Zasper gave her a horrified stare. “Why would you think that?”
Fringe threw up her hands in a gesture learned at Grandma Gregoria’s knee. Why would she think that? Because she hadn’t done any of the things a good daughter should have done. She broke her dolls. She hadn’t learned to be classly. She hadn’t cared enough about style. She hadn’t learned to do conversation. She didn’t even know how to play the E&P games she was supposed to know.
“I’ve decided to take all the classes I’m supposed to,” she told Zasper desperately. “I’m going to do better.”
He didn’t say anything. He had never been a Professional-class child. He didn’t know what to say.
Fringe signed up for classes in conversation and personal style. She studied her fellow students, desperately intent on doing and saying the acceptable things, exhausting herself in
an effort to make sense of the seemingly pointless rituals. No matter how she tried, she couldn’t believe in them, she could not fit herself into the pattern. She tried to act the part, but she didn’t feel it. Some rebellious part of herself kept rearing itself up and sticking its tongue out, going nyah, nyah, nyah just when she had to concentrate!
Despite all her resolutions, she didn’t fit. She knew it and the Exec-class, Prof-class girls she was with knew it.

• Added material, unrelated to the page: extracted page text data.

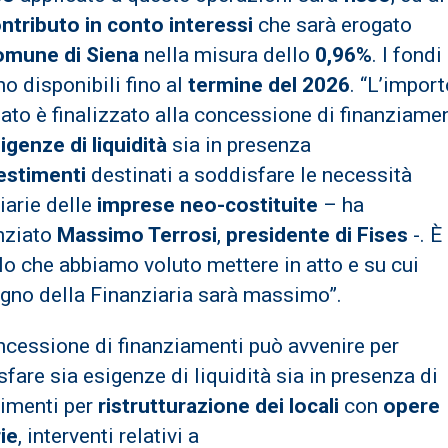
ntributo in conto interessi
che sarà erogato
mune di Siena
nella misura dello
0,96%
. I fondi
o disponibili fino al
termine del 2026
. “L’impor
ato è finalizzato alla concessione di finanziamen
igenze di liquidità
sia in presenza
estimenti
destinati a soddisfare le necessità
iarie delle
imprese neo-costituite
– ha
nziato
Massimo Terrosi
,
presidente di Fises
-. È
o che abbiamo voluto mettere in atto e su cui
egno della Finanziaria sarà massimo”.
ncessione di finanziamenti può avvenire per
fare sia esigenze di liquidità sia in presenza di
timenti per
ristrutturazione dei locali
con
opere
ie
, interventi relativi a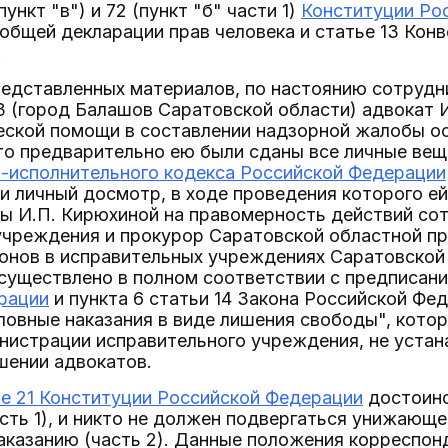
 (пункт "в") и 72 (пункт "б" части 1)
Конституции Ро
еобщей декларации прав человека и статье 13 Конв
.
редставленных материалов, по настоянию сотрудн
 (город Балашов Саратовской области) адвокат 
еской помощи в составлении надзорной жалобы о
то предварительно ею были сданы все личные вещ
о-исполнительного кодекса Российской Федерации
 личный досмотр, в ходе проведения которого ей
бы И.П. Кирюхиной на правомерность действий со
учреждения и прокурор Саратовской областной пр
онов в исправительных учреждениях Саратовской 
существлено в полном соответствии с предписан
рации
и пункта 6 статьи 14 Закона Российской Фе
ловные наказания в виде лишения свободы", кото
истрации исправительного учреждения, не устана
шении адвокатов.
ье 21 Конституции Российской Федерации
достоинс
сть 1), и никто не должен подвергаться унижающ
аказанию (часть 2). Данные положения корреспо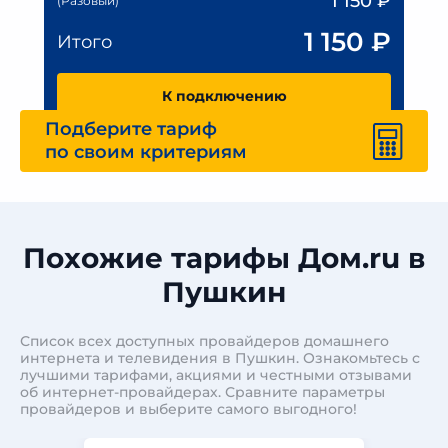
1 150
₽
(Разовый)
1 150
₽
Итого
К подключению
Подберите тариф
по своим критериям
Похожие тарифы Дом.ru в
Пушкин
Список всех доступных провайдеров домашнего
интернета и телевидения в Пушкин. Ознакомьтесь с
лучшими тарифами, акциями и честными отзывами
об интернет-провайдерах. Сравните параметры
провайдеров и выберите самого выгодного!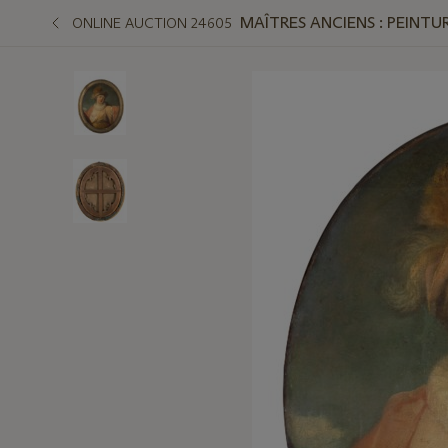
MAÎTRES ANCIENS : PEINTUR
ONLINE AUCTION 24605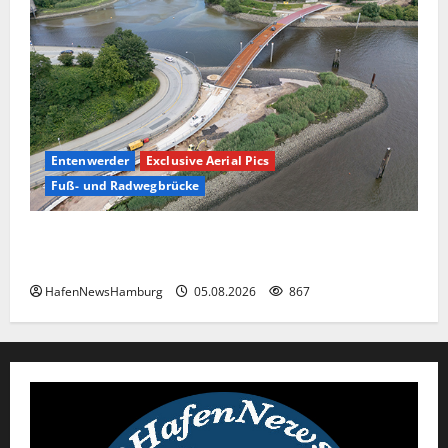
Entenwerder
Exclusive Aerial Pics
Fuß- und Radwegbrücke
Die neue 135 Meter lange Fuß- und Radwegbrücke
nach Entenwerder kann nicht genutzt werden!
HafenNewsHamburg
05.08.2026
867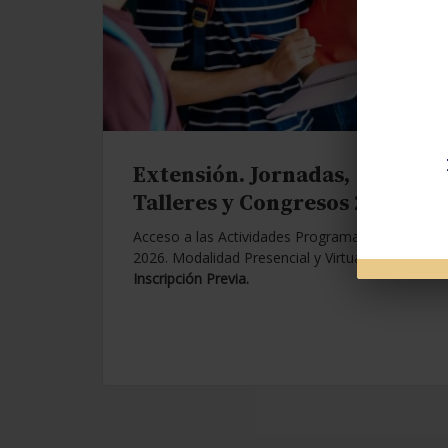
Extensión. Jornadas,
Talleres y Congresos 2026.
Acceso a las Actividades Programadas para
2026. Modalidad Presencial y Virtual.
Con
Inscripción Previa.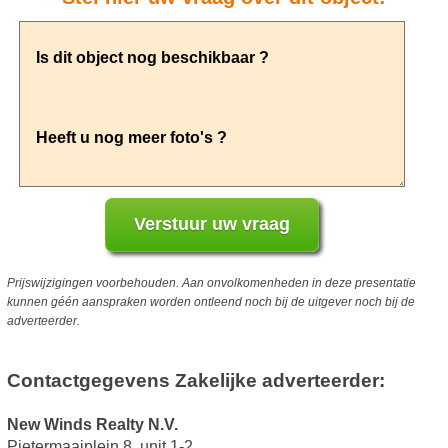
Prijswijzigingen voorbehouden. Aan onvolkomenheden in deze presentatie
kunnen géén aanspraken worden ontleend noch bij de uitgever noch bij de
adverteerder.
Contactgegevens Zakelijke adverteerder:
New Winds Realty N.V.
Pietermaaiplein 8, unit 1-2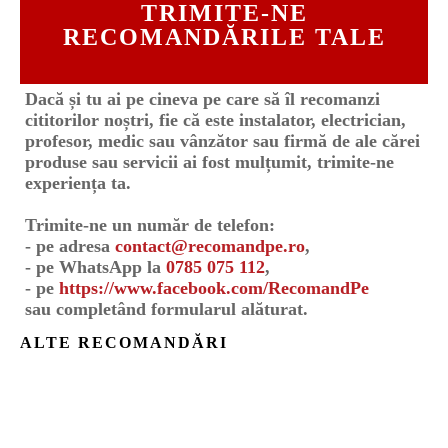
TRIMITE-NE
RECOMANDĂRILE TALE
Dacă și tu ai pe cineva pe care să îl recomanzi
cititorilor noștri, fie că este instalator, electrician,
profesor, medic sau vânzător sau firmă de ale cărei
produse sau servicii ai fost mulțumit, trimite-ne
experiența ta.
Trimite-ne un număr de telefon:
- pe adresa
contact@recomandpe.ro
,
- pe WhatsApp la
0785 075 112
,
- pe
https://www.facebook.com/RecomandPe
sau completând formularul alăturat.
ALTE RECOMANDĂRI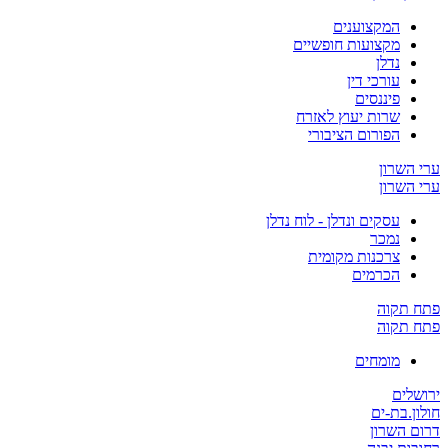
המקצוענים
מקצועות חופשיים
נדלן
עורכי דין
פיננסים
שרות יעוץ לאזרח
הפורום הציבורי
ערי השרון
ערי השרון
עסקים ונדלן - לוח נדלן
נמכר
צרכנות מקומית
הכרמים
פתח תקוה
פתח תקוה
מומחים
ירושלים
חולון.בת-ים
דרום השרון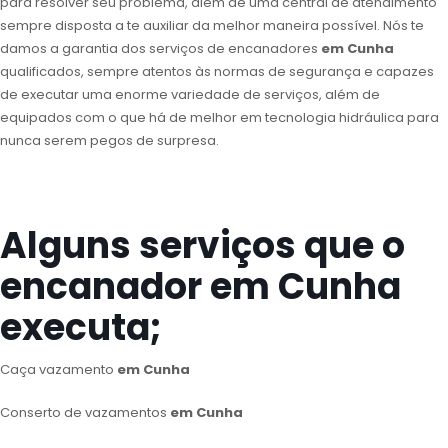
para resolver seu problema, além de uma central de atendimento
sempre disposta a te auxiliar da melhor maneira possível. Nós te
damos a garantia dos serviços de encanadores
em Cunha
qualificados, sempre atentos às normas de segurança e capazes
de executar uma enorme variedade de serviços, além de
equipados com o que há de melhor em tecnologia hidráulica para
nunca serem pegos de surpresa.
Alguns serviços que o
encanador em Cunha
executa;
Caça vazamento
em Cunha
Conserto de vazamentos
em Cunha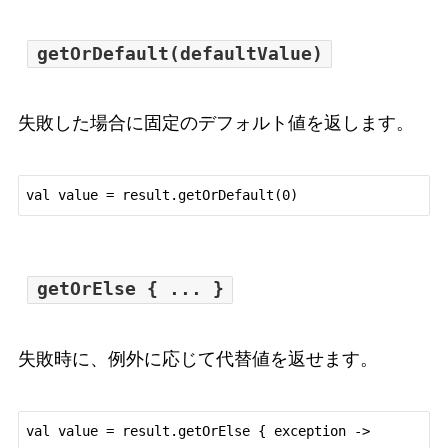
getOrDefault(defaultValue)
失敗した場合に固定のデフォルト値を返します。
getOrElse { ... }
失敗時に、例外に応じて代替値を返せます。
val value = result.getOrElse { exception ->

“Today one of the girls said I was crude,” she told Zasper in an expressionless voice. “She said I talk like a Trasher. She said I have no polish and my clothes don’t go together. She said I smell.”
“What did you do?”
What she had done had been without thought, without decision. It had just happened. “I hit her. Then I bit her.”
Sharp language, and sharper teeth (a Trasher trait, anger and fighting, learned from Ari). She’d known what the girl said was true though she had had no idea what to do about it or whether, if she had known, it would have been worth doing. She didn’t smell nearly as bad as Ari did.